Most of the previous studies involved a limited number of patients. In this large sample-sized study, patients with tumours in the tail of the pancreas had the best survival and lowest risk of death. On further adjusting for the potential baseline confounding factors, a Cox regression model was constructed to assess the effect of each clinicopathological characteristic on the survival rate. As expected, age at diagnosis was strongly correlated with the risk of death, and patients older than 80 years had the worst survival. In one study, among the PC patients who underwent extended pancreatectomy, although age was not associated with in-hospital mortality, the survival of patients older than 70 years was worse than that of the younger patients9, consistent with our results. In the Cox model, a 20% of mortality risk was found among patients diagnosed between 2012 and 2015 compared with those diagnosed in 2004–2007. This might be because of the improvement in medical treatment, such as modified surgical procedures, improved chemotherapeutic regimens, and emerging immunotherapy treatments. Besides, our stratified analysis revealed that patients younger than 40 years benefited the most in recent years. In some retrospective studies, younger patients tended to receive more aggressive treatment than elderly patients10, which could be a reason why younger patients showed better survival.

Apart from the factors discussed above, many other factors also influence the survival of PC patients. Surgical treatment of resectable pancreatic tumour remains the main curative option for this cancer. A positive surgical margin significantly correlates with a higher local recurrence and a lower overall survival23,24,25. However, because of the limitations of the databases, the margin status was not available for analysis. Although pancreatic tumours are insensitive to pharmacological treatment because of complex molecular mechanisms and heterogeneity of the tumour cells26, certain improvements in chemotherapy, targeted therapy, and immunotherapy have been made27,28. For locally advanced pancreatic cancer, FOLFIRINOX (leucovorin and fluorouracil plus irinotecan and oxaliplatin) was reported to increase the pooled median overall survival to 24.2 months, longer than the 15.0 months for patients treated with gemcitabine29. Unfortunately, no detailed treatment strategies are available in the database and this prevented us from analysing the combination of age and different treatment strategies.

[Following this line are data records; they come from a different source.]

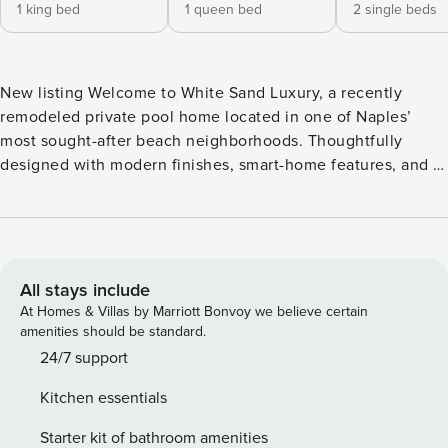
1 king bed
1 queen bed
2 single beds
New listing Welcome to White Sand Luxury, a recently
remodeled private pool home located in one of Naples’
most sought-after beach neighborhoods. Thoughtfully
designed with modern finishes, smart-home features, and a
resort-style backyard, this 3-bedroom, 2-bath retreat offers
the perfect blend of comfort, convenience, and coastal
living—just a short walk or bike ride to the beach. Welcome
to White Sand Luxury, a recently remodeled private pool
home located in one of Naples’ most sought-after beach
All stays include
neighborhoods. Thoughtfully designed with modern
At Homes & Villas by Marriott Bonvoy we believe certain
finishes, smart-home features, and a resort-style backyard,
amenities should be standard.
this 3-bedroom, 2-bath retreat offers the perfect blend of
24/7 support
comfort, convenience, and coastal living—just a short walk
Kitchen essentials
or bike ride to the beach. ​​​​​​​ The Home This bright, open-
concept home is ideal for relaxing and spending time
Starter kit of bathroom amenities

In recent years, the number of new PC cases is increasing, probably because of the use of advanced screening methods and popularization of regular physical examination. Unquestionably, novel treatment strategies for PC play a significant role in improving the survival rate, but much more needs to be done to augment the extremely low five-year survival rate. Despite the poor survival of PC, this study showed disparate survival rates among patients in different age groups. Moreover, considering the age at diagnosis as a negative prognostic factor might help clinicians make a more precise prognostication for PC patients. Although this study was based on a large sample size, certain confounders remained unaddressed in this study because of the limitations of the SEER database.